Después de Tlatlaya, Ayotzinapa, Tanhuato, era inconcebible que el Presidente se mantuviera en silencio en el 25 aniversario de la CNDH

Finalmente, el presidente Peña Nieto sí hará uso de la palabra en la ceremonia de este mediodía para conmemorar los 25 años de la Comisión Nacional de los Derechos Humanos (CNDH). Su compromiso de no hablar en público en las 72 horas previas a las elecciones entraba en contradicción con un evento de enorme significado, como el que tendrá lugar en el Castillo de Chapultepec. Creo que hablar hoy es una decisión correcta.

La Presidencia de la República podrá fundamentar que los derechos humanos se encuadran en los supuestos de excepción, por lo que no contravendrá ningún acuerdo ni disposición del INE. Qué bueno que lo determinaron así, porque así debía ser. Después de Tlatlaya, Ayotzinapa, Tanhuato, era inconcebible que el Presidente se mantuviera en silencio en el aniversario de la CNDH.

El presidente Peña Nieto, por lo demás, cumplió el compromiso de no meterse en el proceso electoral. A diferencia de varios gobernadores, no maniobró a favor de los candidatos priístas ni de la marca PRI. El temor de que se sirviera de los programas sociales para beneficiar a su partido quedó en un recelo. Y eso que según la encuesta trimestral de GEA/ISA, levantada hace unos días, 63% de los mexicanos tienen por demanda central combatir la pobreza, mejorar los salarios y reducir el desempleo (sólo 16% propuso mayor seguridad y 8% combatir la corrupción). Había tierra fértil para el clientelismo. Por lo visto, el Presidente y su equipo no cayeron en la tentación.

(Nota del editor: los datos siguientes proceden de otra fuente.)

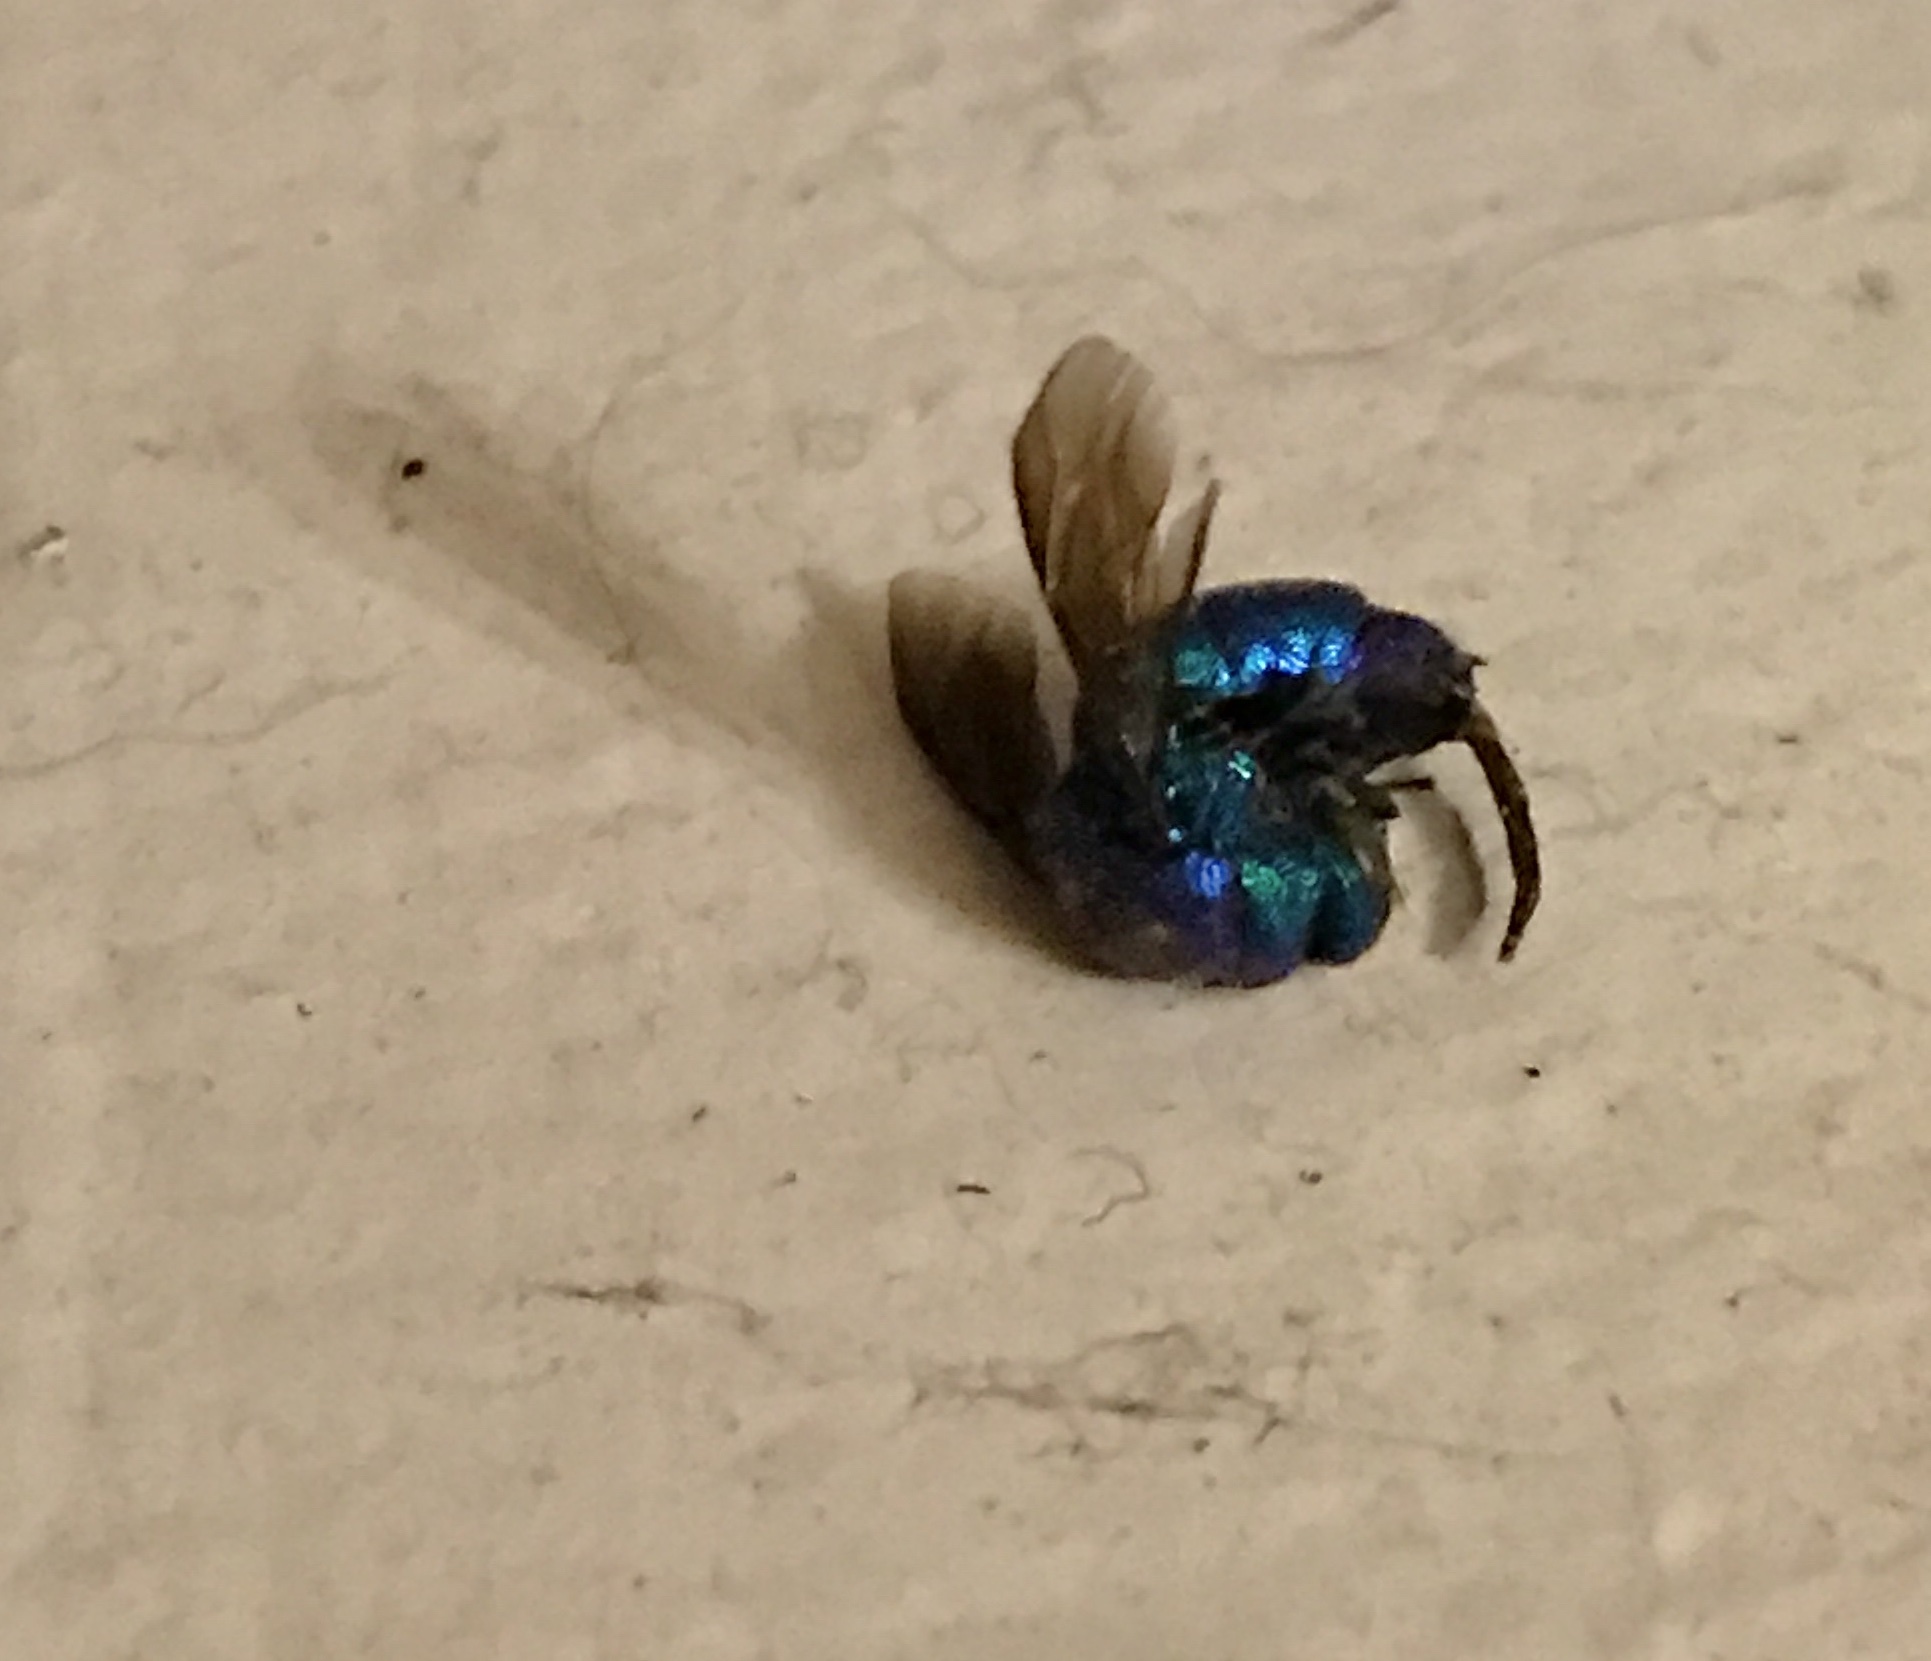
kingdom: Animalia
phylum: Arthropoda
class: Insecta
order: Hymenoptera
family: Chrysididae
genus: Chrysis
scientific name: Chrysis angolensis
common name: Cuckoo wasp
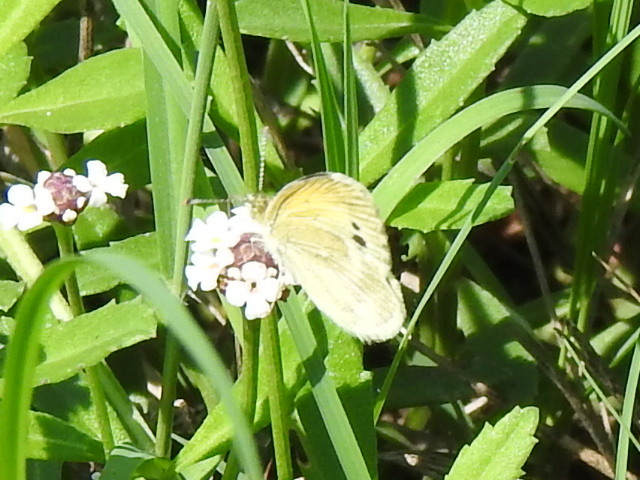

Tampoco puede echársele en cara una imprudencia que generara tensión. Por estrategia, convicción, o porque no tenía de otra, el Presidente optó por la neutralidad. Habrá que reconocérselo. Se le reclamará la intemperie de violencia que cobró 21 víctimas en las campañas, o la suspensión indefinida de las evaluaciones de maestros para tratar de atemperar a la CNTE, no el haber metido la cuchara para que gane el PRI. No injerencia electoral.

La apuesta a la neutralidad parece que le dejó dividendos. En la misma encuesta, el índice de aprobación del presidente Peña Nieto pasó de 41% en el primer trimestre a 46% en el segundo, que fue el lapso de las campañas.

Hoy es, pues, una fecha para un gran discurso de Estado. Supongo que eso será el del Presidente. No es hora de hacer trampa con las palabras. No en el tema de los derechos humanos.

MENOS DE 140. Gobernador Padrés, su ex sirvienta Gisela Peraza debió salir de la cárcel el martes. ¿Por qué lo impide, a qué le tiene miedo?